#### INSTRUCTIONS TO FOLLOW:
Determine how many of the lines below hold the word "blue". Give the number and nothing else.

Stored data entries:
************

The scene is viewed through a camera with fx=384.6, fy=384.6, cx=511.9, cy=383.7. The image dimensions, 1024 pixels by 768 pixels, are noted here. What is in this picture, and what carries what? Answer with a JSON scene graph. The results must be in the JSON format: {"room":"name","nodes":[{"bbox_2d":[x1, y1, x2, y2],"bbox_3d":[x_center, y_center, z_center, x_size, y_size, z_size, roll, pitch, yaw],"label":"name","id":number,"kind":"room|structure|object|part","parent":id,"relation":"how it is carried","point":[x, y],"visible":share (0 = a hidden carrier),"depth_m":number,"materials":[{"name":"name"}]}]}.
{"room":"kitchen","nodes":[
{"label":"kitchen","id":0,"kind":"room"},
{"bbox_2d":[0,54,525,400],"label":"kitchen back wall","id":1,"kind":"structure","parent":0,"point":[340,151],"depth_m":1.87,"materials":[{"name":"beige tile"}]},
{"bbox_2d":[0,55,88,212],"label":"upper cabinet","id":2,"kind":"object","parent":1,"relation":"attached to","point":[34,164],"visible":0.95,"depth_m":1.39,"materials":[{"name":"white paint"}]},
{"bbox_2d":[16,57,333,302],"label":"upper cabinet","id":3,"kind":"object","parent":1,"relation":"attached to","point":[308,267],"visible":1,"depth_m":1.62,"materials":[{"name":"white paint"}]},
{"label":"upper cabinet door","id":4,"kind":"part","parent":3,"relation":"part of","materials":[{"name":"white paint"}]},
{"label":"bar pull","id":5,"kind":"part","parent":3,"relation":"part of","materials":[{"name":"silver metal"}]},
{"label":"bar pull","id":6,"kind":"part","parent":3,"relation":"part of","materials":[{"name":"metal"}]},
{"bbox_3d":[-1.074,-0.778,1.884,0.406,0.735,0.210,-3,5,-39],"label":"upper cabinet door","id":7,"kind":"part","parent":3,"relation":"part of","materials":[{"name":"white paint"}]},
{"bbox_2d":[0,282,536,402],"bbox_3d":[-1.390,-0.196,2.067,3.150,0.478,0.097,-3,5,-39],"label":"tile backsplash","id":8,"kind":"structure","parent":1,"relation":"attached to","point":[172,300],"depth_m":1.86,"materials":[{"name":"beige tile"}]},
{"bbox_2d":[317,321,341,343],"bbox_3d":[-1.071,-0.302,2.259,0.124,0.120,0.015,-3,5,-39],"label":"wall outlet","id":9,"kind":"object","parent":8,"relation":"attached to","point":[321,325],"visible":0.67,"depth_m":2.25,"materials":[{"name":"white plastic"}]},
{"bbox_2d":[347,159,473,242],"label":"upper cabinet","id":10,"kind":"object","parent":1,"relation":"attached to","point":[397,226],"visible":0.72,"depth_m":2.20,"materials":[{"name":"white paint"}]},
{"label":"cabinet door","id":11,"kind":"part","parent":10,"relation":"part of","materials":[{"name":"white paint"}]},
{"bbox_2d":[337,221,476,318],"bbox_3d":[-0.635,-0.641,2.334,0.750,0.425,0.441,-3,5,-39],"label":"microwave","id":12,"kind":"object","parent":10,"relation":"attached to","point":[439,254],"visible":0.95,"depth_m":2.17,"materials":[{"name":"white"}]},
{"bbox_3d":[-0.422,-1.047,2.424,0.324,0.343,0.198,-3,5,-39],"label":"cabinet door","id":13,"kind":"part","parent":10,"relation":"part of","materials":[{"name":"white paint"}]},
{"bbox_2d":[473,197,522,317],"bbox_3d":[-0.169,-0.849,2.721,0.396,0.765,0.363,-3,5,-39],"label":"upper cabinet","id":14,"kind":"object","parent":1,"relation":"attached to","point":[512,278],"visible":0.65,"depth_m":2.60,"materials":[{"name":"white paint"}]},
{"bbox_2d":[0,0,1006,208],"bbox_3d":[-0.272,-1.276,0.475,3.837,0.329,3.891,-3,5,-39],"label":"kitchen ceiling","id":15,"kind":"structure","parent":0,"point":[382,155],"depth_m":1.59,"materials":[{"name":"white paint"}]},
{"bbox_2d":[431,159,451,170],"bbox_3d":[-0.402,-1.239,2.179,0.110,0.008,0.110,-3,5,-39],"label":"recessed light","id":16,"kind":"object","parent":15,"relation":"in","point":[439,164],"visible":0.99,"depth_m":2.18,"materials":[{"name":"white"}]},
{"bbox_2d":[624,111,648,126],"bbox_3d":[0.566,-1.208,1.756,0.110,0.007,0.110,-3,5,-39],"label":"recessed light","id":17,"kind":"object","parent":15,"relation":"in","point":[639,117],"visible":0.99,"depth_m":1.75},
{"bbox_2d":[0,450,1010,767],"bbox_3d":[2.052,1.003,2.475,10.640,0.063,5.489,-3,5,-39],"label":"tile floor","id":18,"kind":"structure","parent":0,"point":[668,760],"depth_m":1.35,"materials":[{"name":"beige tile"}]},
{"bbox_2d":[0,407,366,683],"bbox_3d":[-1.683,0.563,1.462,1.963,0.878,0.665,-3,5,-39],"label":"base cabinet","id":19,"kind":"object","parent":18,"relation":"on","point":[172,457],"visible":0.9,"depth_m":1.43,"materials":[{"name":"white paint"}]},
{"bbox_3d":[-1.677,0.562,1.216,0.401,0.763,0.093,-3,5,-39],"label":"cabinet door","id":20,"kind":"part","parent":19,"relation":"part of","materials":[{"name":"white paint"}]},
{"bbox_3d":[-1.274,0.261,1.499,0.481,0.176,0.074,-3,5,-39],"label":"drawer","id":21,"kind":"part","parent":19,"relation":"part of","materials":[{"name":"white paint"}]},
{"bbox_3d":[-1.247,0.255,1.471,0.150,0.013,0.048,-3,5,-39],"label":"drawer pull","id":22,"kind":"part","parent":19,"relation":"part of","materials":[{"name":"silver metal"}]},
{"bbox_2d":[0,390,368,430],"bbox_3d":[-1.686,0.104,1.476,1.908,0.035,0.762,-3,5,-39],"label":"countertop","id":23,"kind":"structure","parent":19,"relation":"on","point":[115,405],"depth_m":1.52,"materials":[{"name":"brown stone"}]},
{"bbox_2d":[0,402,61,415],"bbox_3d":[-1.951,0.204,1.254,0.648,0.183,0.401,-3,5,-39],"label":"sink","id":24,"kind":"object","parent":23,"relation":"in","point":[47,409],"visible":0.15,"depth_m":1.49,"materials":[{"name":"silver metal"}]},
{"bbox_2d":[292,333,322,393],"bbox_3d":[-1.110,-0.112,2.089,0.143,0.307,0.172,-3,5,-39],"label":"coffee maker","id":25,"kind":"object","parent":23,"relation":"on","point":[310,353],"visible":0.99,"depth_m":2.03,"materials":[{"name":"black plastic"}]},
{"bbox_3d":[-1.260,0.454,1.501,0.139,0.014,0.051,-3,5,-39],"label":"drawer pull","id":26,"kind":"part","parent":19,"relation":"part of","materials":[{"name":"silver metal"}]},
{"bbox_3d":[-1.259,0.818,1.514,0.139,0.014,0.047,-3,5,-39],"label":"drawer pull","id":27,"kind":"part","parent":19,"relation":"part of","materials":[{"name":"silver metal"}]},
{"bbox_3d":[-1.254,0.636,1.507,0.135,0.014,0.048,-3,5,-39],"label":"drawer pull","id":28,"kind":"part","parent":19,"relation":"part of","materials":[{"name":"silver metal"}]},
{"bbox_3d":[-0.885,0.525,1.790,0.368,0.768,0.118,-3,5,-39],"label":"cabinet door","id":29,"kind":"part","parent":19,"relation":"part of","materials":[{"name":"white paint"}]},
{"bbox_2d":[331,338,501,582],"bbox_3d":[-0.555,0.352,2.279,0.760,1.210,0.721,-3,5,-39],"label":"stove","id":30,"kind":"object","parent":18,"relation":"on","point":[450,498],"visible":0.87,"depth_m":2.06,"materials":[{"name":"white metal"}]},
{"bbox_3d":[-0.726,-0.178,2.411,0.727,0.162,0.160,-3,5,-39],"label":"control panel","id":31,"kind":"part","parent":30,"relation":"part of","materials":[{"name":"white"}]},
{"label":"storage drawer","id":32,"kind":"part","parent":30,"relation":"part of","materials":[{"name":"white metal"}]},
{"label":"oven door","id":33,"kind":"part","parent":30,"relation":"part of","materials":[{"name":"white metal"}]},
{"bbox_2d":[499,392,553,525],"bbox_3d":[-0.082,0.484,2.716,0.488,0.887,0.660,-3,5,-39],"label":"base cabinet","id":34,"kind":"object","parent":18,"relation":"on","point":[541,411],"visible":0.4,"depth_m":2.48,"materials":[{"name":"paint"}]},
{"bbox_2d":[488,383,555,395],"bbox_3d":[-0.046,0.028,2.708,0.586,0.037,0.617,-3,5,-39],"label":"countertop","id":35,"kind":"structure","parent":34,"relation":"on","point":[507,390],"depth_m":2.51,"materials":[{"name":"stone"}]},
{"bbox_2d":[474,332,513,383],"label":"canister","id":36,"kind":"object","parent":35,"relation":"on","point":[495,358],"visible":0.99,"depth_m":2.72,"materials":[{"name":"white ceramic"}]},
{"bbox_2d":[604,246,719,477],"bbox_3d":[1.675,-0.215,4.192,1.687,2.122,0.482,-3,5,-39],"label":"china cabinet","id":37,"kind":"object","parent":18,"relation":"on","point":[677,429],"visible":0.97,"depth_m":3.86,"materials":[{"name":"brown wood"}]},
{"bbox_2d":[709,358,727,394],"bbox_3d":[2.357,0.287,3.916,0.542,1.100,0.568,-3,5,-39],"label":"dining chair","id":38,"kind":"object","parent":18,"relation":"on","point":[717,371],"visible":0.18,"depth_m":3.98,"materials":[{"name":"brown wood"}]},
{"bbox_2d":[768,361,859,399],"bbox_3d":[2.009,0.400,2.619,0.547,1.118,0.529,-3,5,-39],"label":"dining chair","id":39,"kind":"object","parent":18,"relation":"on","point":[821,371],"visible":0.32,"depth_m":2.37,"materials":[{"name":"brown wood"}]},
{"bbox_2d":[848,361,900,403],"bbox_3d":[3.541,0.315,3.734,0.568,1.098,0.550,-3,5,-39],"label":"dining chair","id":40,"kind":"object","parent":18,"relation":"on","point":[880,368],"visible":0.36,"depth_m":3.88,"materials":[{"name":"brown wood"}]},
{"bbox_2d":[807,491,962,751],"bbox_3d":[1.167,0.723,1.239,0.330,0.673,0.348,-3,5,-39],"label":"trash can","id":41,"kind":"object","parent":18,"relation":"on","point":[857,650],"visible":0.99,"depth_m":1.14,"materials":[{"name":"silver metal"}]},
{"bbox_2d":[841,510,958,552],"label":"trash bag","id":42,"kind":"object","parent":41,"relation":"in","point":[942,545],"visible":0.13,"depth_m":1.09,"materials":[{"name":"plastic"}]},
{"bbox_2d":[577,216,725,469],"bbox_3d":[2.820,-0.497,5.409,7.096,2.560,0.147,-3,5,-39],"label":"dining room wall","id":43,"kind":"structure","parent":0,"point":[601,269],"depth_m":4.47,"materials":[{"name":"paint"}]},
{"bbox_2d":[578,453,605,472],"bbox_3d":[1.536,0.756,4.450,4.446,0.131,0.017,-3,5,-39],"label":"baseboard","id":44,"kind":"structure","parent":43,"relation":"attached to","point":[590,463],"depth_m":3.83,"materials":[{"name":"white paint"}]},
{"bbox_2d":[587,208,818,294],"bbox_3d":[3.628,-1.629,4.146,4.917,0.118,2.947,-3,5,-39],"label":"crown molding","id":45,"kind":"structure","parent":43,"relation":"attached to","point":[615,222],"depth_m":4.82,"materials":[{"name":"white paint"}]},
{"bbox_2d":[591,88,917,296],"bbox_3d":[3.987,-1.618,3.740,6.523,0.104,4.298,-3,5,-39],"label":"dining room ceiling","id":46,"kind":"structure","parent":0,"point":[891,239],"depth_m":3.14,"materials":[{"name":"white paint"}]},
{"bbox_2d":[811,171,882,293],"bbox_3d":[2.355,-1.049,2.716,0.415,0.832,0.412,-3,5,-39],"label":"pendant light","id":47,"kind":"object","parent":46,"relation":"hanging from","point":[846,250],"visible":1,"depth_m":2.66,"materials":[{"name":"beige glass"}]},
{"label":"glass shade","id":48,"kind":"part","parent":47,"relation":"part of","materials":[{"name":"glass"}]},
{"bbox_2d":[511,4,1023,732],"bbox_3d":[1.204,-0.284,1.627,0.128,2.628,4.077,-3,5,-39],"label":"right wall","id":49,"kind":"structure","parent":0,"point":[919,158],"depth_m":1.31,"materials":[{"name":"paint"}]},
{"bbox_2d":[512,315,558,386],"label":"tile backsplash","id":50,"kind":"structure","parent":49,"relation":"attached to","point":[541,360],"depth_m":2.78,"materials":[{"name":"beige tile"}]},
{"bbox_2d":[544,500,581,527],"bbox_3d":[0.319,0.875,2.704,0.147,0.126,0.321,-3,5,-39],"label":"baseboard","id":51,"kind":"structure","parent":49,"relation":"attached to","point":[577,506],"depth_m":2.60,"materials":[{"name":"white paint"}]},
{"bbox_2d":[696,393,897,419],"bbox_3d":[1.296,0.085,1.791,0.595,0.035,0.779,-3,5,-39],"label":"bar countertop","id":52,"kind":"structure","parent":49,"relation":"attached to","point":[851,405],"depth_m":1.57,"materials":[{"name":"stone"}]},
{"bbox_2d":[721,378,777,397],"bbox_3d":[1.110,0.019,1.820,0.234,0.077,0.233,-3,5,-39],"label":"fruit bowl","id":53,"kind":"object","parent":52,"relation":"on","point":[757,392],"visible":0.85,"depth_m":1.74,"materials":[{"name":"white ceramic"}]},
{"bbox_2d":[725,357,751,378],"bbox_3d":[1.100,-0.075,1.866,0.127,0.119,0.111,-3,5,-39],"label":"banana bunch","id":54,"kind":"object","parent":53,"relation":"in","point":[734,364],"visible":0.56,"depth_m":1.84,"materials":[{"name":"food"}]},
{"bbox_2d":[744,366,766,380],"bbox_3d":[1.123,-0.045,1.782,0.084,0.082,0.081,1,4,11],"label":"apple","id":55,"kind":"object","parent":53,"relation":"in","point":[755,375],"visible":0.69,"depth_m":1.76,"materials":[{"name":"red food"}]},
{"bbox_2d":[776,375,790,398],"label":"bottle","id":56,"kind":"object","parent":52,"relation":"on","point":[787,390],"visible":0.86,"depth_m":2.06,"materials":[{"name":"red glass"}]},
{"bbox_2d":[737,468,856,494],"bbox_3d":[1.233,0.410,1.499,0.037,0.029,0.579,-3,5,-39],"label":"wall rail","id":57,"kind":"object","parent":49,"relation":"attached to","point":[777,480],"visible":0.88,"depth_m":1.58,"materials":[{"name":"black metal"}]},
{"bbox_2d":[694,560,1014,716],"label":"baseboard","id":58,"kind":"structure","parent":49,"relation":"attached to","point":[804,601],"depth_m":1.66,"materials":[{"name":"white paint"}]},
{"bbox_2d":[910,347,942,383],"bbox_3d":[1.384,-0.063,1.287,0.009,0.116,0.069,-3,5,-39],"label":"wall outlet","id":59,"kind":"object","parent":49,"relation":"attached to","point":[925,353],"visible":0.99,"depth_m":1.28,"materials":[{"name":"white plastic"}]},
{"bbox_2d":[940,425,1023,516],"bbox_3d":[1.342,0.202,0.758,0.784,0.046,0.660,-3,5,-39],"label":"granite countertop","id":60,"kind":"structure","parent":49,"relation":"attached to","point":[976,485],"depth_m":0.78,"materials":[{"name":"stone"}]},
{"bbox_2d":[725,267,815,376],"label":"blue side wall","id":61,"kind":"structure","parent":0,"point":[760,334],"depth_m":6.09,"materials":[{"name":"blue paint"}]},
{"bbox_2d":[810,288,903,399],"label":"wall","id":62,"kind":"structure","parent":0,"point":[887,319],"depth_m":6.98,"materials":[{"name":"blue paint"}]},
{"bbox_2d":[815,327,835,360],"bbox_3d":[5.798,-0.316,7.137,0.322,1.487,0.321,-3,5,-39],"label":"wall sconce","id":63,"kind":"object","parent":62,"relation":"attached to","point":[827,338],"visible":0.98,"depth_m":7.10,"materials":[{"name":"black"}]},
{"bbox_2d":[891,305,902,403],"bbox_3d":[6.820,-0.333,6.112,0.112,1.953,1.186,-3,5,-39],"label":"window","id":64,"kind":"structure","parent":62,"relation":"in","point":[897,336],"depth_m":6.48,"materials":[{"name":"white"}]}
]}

************

#### RESPONSE:
2